▸ **What you have to do**
Of the lines below, copy those that hold the word "knee".

▸ **Data to process**
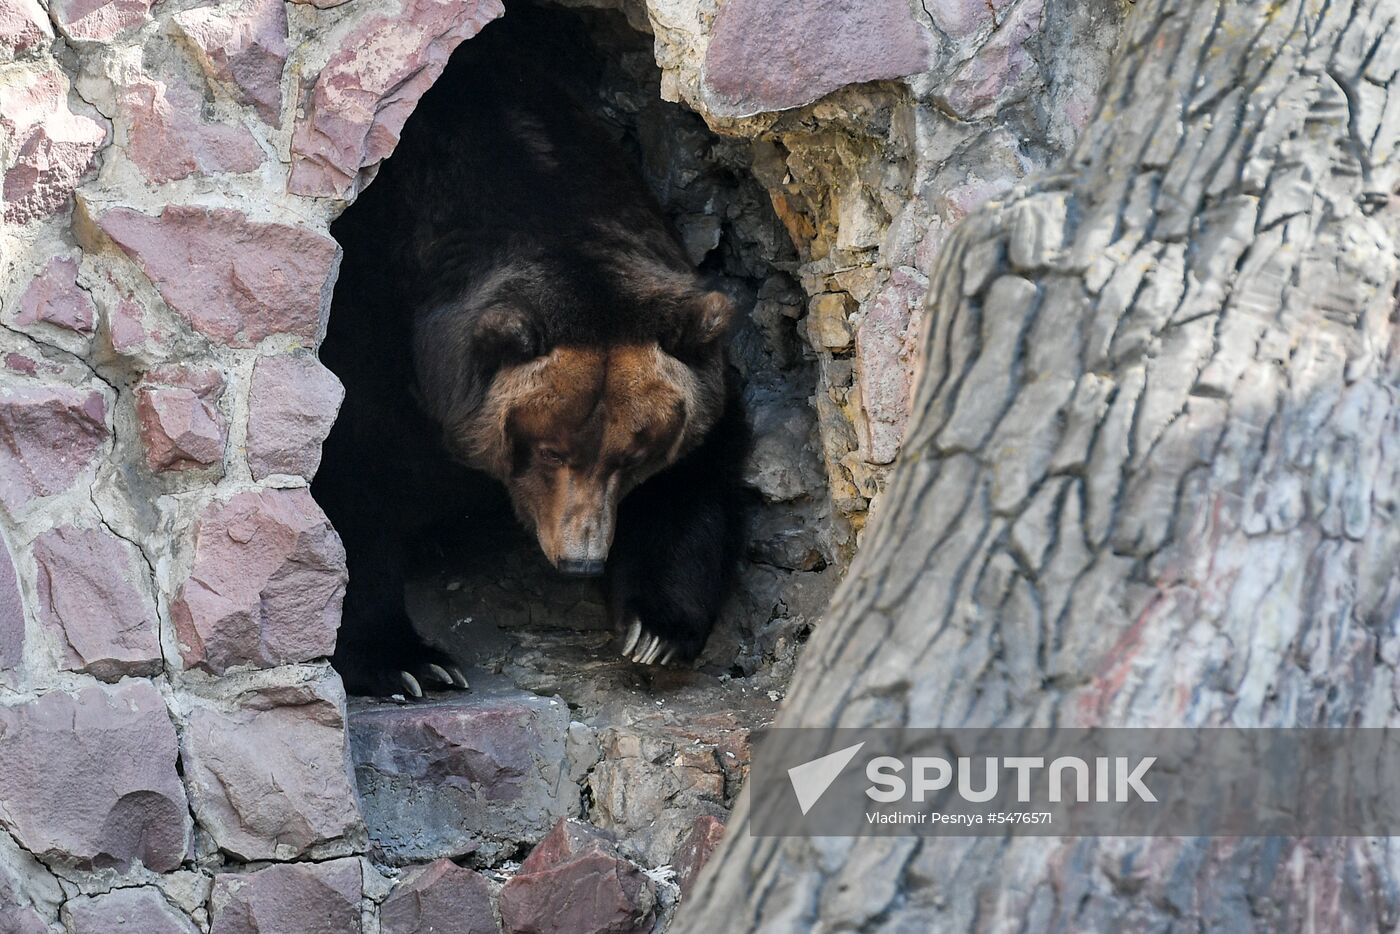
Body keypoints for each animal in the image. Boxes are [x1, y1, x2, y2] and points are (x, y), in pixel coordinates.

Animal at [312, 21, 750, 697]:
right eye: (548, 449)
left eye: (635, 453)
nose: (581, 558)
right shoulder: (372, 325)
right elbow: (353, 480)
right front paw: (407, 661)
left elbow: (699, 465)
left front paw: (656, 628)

---

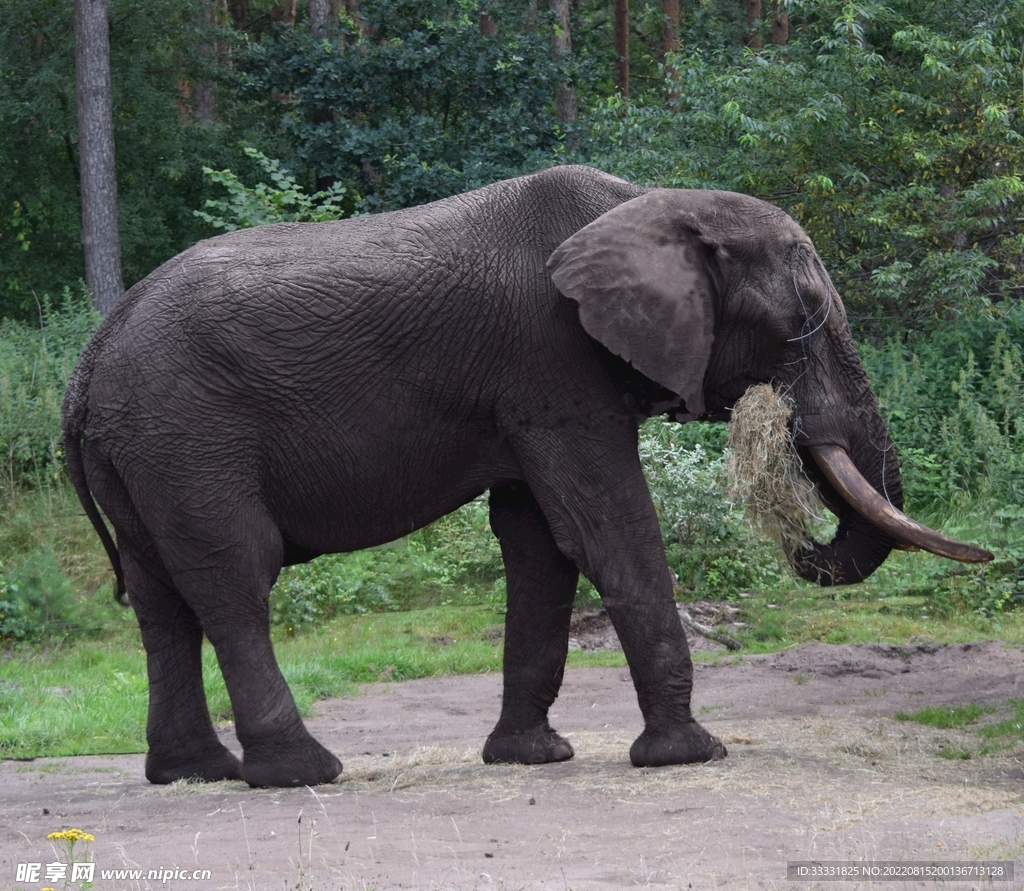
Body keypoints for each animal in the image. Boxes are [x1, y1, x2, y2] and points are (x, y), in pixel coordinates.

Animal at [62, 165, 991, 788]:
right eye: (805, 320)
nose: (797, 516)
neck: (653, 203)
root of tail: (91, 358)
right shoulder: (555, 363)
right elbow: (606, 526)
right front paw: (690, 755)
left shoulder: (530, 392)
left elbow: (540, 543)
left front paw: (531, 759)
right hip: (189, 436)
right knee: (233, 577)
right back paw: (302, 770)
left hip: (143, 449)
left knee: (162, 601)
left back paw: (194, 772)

==

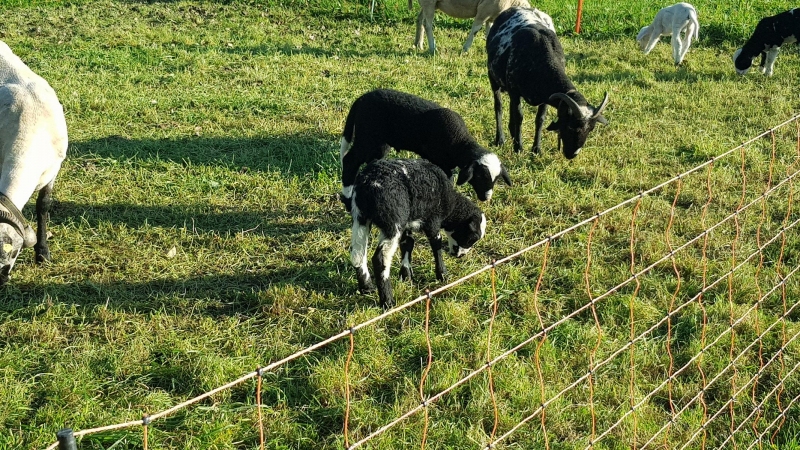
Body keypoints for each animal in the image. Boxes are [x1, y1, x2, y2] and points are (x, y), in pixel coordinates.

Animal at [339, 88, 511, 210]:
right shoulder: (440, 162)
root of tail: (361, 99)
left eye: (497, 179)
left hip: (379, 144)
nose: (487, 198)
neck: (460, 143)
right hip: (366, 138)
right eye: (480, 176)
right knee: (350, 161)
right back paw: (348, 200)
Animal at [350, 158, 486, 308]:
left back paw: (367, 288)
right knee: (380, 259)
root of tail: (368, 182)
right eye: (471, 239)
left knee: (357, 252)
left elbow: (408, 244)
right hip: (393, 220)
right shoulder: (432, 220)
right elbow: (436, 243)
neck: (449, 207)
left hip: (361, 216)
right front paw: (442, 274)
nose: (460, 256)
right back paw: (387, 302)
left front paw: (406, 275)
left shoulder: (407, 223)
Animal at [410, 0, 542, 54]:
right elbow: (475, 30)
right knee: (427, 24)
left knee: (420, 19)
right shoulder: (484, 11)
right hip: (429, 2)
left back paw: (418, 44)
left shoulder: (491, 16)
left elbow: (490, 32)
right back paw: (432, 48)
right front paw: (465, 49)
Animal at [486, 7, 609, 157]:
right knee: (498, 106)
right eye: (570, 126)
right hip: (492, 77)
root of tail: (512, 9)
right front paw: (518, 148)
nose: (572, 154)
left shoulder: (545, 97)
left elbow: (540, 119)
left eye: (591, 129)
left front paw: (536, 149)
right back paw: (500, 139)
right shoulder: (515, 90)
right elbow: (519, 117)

▸ **Exercise solution**
right knee: (233, 577)
left knee: (162, 601)
right knee: (350, 161)
right knee: (380, 259)
left knee: (357, 252)
right knee: (427, 24)
left knee: (420, 19)
right knee: (498, 106)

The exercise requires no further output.